BEGIN Provided data
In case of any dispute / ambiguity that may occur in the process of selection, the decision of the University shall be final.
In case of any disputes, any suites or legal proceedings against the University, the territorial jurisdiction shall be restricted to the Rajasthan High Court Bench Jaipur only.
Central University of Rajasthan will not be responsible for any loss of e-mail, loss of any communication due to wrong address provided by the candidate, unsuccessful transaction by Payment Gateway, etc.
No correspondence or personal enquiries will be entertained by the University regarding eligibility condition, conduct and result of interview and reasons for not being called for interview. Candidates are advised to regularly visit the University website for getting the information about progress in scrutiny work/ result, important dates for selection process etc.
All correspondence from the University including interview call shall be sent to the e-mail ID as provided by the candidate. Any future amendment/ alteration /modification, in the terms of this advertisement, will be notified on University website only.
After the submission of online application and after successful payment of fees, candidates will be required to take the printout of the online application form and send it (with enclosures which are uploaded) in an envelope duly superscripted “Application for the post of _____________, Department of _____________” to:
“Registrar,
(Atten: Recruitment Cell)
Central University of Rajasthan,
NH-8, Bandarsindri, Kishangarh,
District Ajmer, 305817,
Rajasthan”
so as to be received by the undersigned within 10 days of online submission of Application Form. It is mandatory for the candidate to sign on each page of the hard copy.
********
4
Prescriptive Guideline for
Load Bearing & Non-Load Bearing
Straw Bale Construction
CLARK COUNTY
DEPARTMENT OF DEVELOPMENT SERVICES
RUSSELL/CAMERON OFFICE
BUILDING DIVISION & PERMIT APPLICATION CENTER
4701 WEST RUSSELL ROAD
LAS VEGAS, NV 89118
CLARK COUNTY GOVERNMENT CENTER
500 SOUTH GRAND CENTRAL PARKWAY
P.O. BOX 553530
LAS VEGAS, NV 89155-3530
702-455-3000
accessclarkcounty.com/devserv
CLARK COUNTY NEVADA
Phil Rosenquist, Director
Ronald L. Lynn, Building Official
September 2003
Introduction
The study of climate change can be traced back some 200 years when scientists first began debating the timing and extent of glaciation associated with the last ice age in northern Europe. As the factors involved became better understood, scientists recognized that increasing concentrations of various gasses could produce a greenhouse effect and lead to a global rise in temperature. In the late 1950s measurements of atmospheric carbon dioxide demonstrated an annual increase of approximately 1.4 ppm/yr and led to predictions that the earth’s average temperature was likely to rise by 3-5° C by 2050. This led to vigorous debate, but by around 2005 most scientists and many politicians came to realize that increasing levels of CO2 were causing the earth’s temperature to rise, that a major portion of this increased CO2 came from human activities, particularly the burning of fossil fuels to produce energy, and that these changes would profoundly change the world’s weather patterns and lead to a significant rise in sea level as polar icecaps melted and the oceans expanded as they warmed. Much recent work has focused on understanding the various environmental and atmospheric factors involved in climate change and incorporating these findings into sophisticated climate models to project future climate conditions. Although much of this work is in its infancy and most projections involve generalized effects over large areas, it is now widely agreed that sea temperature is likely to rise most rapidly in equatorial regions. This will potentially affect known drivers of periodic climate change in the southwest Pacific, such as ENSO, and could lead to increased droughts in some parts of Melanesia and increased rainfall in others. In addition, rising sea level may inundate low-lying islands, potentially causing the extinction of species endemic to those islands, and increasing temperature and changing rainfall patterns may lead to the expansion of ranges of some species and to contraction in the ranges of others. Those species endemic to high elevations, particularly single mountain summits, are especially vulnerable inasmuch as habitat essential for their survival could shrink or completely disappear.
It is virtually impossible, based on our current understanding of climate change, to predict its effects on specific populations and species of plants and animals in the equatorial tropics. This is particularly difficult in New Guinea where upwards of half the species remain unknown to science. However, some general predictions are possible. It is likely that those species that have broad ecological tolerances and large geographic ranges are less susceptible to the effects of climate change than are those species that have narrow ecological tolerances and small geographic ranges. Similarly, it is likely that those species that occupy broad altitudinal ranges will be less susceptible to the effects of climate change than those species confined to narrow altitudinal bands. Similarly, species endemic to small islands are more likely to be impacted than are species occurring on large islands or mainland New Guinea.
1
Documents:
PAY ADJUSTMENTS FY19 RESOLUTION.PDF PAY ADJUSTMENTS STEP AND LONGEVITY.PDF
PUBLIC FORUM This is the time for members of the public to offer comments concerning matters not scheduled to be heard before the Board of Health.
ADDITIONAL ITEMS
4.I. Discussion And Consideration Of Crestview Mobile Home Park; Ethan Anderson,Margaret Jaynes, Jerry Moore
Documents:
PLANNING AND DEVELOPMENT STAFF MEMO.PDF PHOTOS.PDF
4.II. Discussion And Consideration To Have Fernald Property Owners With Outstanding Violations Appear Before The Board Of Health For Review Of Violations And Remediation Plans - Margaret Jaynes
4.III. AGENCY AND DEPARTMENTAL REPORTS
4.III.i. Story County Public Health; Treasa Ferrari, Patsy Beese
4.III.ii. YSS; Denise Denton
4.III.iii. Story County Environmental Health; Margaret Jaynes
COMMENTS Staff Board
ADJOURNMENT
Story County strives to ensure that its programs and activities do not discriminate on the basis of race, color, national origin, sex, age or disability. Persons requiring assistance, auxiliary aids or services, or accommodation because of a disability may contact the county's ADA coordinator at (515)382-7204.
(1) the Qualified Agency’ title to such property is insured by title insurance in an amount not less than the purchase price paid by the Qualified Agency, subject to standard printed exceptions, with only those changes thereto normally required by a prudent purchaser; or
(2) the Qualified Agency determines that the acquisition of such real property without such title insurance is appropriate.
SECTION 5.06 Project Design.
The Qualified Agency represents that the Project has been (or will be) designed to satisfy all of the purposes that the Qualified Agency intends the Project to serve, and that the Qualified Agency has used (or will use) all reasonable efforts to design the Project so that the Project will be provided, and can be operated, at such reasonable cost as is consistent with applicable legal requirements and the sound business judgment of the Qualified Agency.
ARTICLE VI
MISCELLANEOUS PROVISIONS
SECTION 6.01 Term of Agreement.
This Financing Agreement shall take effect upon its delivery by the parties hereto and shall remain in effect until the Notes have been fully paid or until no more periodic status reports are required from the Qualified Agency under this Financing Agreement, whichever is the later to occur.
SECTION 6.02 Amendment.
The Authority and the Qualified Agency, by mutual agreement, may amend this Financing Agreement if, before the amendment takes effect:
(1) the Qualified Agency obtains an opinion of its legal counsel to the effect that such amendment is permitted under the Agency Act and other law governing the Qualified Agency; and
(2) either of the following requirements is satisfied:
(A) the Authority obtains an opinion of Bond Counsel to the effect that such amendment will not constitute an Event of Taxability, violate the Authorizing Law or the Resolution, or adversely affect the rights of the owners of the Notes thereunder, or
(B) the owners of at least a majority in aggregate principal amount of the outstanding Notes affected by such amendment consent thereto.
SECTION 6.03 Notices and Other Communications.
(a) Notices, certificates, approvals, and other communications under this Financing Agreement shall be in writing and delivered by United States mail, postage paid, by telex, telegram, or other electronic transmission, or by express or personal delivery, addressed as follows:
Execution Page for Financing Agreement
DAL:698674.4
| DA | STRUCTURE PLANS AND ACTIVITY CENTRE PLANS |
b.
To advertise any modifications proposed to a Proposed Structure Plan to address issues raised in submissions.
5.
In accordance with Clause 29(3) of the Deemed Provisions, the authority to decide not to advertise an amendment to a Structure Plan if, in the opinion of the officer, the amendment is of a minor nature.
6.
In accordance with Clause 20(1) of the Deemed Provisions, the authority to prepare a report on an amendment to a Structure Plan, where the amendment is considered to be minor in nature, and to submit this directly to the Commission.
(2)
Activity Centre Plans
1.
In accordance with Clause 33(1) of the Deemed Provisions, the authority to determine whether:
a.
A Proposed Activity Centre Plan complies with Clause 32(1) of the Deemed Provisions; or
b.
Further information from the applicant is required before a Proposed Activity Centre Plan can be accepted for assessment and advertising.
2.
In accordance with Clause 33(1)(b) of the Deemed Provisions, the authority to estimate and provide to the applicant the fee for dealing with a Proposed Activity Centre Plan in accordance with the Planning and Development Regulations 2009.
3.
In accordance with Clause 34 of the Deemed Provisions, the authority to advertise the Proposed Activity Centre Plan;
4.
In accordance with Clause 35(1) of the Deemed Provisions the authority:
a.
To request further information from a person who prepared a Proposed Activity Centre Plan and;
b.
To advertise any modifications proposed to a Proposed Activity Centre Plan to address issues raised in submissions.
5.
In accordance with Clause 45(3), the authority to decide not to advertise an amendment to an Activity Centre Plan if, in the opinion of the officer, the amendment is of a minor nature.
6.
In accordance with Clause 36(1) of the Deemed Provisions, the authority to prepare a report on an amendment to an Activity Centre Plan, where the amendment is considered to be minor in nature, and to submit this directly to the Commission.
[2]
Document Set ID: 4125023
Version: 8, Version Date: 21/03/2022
END Provided data
## Task prompt:
In the data above, which lines lie between the line with "SECTION 6.01 Term of Agreement." and the line with "(A) the Authority", inclusive? Print those lines exactly and nothing else.

## Answer for the task:
SECTION 6.01 Term of Agreement.
This Financing Agreement shall take effect upon its delivery by the parties hereto and shall remain in effect until the Notes have been fully paid or until no more periodic status reports are required from the Qualified Agency under this Financing Agreement, whichever is the later to occur.
SECTION 6.02 Amendment.
The Authority and the Qualified Agency, by mutual agreement, may amend this Financing Agreement if, before the amendment takes effect:
(1) the Qualified Agency obtains an opinion of its legal counsel to the effect that such amendment is permitted under the Agency Act and other law governing the Qualified Agency; and
(2) either of the following requirements is satisfied:
(A) the Authority obtains an opinion of Bond Counsel to the effect that such amendment will not constitute an Event of Taxability, violate the Authorizing Law or the Resolution, or adversely affect the rights of the owners of the Notes thereunder, or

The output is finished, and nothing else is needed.